Mijn bevoegdheid om energiecontracten af te sluiten strekt zich alleen uit tot de locaties in [plaats] . [locatie 1] en [locatie 2] . Ik ben locatie coördinator voor de locatie [locatie 3] en ik ben ook verantwoordelijk voor de locaties in [plaats] omdat sprake is van een samenwerkingsverband. Ik ben in die hoedanigheid verantwoordelijk voor het aannemen van personeel, het opstellen van plannen in samenwerking met begeleiders voor mensen met een verstandelijke beperking en ik ben verantwoordelijk voor het huishoudboekje van de locatie. Dat wil zeggen dat ik de inkomsten en uitgaven coördineer. Ik ben ook bevoegd tot het sluiten van contracten tot maximaal €5.000,-.
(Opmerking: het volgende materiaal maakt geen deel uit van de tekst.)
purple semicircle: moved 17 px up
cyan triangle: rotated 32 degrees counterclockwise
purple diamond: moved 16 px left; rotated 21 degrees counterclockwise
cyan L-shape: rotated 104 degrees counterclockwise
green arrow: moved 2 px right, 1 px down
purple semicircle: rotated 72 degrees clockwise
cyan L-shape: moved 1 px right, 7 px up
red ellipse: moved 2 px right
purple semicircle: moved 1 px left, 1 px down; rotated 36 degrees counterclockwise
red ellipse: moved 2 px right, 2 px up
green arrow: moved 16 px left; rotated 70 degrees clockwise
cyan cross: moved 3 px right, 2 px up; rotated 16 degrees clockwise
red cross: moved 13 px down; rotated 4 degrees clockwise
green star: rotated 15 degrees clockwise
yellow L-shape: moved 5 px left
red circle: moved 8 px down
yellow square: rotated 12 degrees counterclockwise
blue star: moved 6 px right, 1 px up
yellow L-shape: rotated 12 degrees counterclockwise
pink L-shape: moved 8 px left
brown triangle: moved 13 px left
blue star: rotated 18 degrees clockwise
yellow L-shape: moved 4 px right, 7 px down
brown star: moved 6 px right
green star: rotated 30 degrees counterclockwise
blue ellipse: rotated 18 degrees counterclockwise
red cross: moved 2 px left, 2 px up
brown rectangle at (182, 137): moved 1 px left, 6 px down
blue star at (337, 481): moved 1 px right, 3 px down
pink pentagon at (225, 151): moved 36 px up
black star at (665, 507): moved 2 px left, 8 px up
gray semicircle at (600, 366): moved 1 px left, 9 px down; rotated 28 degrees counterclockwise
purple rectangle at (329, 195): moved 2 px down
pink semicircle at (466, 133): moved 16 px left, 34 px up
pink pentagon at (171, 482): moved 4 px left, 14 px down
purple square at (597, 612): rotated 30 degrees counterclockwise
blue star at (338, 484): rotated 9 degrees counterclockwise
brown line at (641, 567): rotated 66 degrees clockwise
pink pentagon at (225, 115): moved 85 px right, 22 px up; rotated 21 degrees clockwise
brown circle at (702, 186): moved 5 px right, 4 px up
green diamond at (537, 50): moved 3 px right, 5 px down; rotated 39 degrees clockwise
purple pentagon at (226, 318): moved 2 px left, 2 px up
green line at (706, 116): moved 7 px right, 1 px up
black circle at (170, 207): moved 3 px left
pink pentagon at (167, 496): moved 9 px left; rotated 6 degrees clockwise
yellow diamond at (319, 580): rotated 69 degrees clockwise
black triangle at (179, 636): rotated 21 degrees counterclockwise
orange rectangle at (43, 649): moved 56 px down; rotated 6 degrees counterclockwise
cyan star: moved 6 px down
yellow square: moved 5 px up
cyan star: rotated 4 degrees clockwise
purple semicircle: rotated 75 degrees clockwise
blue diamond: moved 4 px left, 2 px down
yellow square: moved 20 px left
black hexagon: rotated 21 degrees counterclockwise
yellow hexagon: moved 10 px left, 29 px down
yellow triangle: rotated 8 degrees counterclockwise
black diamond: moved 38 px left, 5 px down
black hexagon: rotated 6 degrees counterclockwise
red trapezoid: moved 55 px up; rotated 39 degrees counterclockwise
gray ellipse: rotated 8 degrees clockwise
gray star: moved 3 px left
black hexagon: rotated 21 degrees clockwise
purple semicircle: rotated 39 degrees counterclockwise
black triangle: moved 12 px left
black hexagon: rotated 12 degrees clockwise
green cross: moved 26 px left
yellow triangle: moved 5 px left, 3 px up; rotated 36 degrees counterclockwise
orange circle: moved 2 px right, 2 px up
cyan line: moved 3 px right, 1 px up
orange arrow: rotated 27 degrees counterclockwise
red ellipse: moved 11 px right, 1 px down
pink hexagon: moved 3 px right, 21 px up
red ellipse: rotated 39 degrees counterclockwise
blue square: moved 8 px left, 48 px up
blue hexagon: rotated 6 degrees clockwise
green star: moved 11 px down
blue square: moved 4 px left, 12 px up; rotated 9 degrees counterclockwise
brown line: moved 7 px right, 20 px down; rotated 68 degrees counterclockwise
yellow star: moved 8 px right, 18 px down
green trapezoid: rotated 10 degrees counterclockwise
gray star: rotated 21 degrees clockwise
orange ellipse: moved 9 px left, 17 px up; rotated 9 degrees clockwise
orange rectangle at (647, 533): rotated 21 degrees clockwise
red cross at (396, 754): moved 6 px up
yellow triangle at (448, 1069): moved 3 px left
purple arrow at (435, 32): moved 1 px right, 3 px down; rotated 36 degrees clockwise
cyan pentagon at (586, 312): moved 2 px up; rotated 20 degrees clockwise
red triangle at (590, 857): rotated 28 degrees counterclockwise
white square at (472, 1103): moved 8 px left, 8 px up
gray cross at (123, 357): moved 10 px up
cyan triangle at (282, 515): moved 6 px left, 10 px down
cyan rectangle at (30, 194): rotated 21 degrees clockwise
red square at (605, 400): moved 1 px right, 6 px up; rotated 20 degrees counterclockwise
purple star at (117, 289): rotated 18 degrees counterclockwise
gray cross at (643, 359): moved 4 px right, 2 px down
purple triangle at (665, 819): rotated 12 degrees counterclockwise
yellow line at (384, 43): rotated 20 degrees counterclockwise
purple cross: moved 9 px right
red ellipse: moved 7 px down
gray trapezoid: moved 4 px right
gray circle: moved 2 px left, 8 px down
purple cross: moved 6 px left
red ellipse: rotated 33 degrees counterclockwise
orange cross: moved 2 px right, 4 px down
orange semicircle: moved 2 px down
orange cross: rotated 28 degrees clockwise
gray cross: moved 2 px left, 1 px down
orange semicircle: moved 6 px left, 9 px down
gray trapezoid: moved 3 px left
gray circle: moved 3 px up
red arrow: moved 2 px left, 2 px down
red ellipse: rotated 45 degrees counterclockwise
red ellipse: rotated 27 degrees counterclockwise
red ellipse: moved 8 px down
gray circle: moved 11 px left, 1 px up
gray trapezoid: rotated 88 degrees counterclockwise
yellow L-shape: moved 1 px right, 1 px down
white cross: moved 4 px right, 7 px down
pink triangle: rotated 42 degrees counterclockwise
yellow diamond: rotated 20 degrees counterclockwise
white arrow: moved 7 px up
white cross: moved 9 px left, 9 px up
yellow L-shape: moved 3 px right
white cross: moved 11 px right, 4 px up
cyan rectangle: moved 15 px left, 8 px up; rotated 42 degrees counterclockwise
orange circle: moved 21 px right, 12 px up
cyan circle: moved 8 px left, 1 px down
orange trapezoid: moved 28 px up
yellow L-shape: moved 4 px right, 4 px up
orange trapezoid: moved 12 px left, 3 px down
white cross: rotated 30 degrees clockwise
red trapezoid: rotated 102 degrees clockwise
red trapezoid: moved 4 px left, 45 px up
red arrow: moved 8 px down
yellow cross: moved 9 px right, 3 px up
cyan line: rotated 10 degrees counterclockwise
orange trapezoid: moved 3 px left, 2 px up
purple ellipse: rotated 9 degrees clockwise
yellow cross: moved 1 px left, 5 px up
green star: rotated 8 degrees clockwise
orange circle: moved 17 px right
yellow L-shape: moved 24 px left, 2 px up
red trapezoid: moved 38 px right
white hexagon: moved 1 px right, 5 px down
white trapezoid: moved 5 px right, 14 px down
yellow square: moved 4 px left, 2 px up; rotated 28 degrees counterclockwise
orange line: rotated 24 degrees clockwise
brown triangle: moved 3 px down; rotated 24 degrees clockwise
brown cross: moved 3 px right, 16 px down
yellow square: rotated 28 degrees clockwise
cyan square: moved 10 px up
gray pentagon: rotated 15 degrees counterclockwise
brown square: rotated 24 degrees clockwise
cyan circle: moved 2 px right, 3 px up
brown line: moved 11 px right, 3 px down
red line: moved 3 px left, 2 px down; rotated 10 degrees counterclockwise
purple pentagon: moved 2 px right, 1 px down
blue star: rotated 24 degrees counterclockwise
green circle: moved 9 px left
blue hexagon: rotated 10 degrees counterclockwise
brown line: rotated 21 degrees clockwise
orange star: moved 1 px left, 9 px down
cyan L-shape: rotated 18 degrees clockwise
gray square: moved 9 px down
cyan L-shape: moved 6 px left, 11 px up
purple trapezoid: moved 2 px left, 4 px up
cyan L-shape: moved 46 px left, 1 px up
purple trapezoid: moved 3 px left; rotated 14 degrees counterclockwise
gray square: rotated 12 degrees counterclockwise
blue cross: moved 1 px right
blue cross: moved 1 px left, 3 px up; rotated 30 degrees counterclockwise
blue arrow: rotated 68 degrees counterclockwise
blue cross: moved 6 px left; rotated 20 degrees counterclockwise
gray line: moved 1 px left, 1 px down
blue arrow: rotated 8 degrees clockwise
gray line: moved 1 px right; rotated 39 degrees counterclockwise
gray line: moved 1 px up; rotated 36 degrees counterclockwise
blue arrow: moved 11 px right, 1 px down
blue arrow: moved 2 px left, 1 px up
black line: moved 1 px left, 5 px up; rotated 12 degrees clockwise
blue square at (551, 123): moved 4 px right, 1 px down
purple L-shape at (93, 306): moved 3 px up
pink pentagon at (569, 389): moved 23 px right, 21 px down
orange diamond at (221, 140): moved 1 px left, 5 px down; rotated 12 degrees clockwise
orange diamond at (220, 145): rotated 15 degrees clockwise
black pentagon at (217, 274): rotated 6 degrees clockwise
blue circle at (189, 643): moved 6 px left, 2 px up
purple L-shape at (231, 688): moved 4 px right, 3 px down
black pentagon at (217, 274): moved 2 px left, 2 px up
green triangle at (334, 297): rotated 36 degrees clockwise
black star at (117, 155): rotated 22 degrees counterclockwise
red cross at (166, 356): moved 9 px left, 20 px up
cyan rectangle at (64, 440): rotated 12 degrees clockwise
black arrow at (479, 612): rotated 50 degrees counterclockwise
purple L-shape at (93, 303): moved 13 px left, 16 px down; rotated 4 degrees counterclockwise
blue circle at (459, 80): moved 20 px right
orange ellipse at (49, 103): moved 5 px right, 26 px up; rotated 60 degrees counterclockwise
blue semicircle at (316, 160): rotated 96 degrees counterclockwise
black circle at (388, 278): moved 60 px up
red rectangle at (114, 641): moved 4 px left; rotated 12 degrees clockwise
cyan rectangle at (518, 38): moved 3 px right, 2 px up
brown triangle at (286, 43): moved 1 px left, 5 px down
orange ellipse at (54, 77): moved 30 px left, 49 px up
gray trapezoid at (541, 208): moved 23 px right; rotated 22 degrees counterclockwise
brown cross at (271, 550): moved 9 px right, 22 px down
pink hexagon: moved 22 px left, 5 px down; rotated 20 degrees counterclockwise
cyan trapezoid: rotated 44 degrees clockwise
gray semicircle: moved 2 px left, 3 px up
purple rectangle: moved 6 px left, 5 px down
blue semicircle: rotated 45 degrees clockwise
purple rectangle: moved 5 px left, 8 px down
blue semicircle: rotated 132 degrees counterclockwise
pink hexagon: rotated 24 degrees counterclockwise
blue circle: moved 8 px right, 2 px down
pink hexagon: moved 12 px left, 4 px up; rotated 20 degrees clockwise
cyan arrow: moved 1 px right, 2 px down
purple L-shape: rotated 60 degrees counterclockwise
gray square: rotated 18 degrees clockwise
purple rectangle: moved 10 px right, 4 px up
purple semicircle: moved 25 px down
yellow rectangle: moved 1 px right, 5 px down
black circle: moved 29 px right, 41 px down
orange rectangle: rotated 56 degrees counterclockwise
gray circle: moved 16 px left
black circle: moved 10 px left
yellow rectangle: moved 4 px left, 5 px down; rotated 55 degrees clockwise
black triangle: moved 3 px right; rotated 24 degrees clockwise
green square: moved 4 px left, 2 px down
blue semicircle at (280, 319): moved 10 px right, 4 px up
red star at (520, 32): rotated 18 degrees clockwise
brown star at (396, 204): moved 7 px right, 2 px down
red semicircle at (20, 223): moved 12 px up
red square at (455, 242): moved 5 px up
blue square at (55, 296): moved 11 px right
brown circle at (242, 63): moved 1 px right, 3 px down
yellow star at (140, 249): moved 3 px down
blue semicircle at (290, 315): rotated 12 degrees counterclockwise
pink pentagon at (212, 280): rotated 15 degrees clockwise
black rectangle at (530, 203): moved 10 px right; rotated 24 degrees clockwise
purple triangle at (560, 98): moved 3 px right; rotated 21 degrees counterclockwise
Ik kan mij niet herinneren dat ik de handtekening heb gezet op de volmacht van 17 april 2019 (2e productie bij de conclusie van antwoord). Ik was niet bevoegd om contracten af te sluiten voor andere locaties dan de locaties in [plaats] . Ik heb met meneer [gedaagde] besproken dat hij het oversluiten van energiecontracten zou regelen voor de locaties in [plaats] . Het werd voor mij verwarrend toen ik e-mails binnenkreeg over contracten van andere locaties dan die in [plaats] . Ik heb met meneer [gedaagde] besproken dat wij een overstap zouden maken naar een andere energiemaatschappij om vervolgens weer terug te keren naar Nuon Vattenfall voor de locaties in [plaats] . U vraagt mij of er is gesproken over meerdere keren overstappen. Dat is niet het geval. Ik heb niet met meneer [gedaagde] besproken dat hij bevoegd was om namens mij contracten te tekenen. Wij hebben gesproken over een overstap naar NLE en daarvoor heb ik ook getekend. Vervolgens zouden wij weer terug overstappen naar Nuon Vattenfall. De communicatie over de contracten zou verlopen via de locatie email adressen van de betreffende locaties in [plaats] .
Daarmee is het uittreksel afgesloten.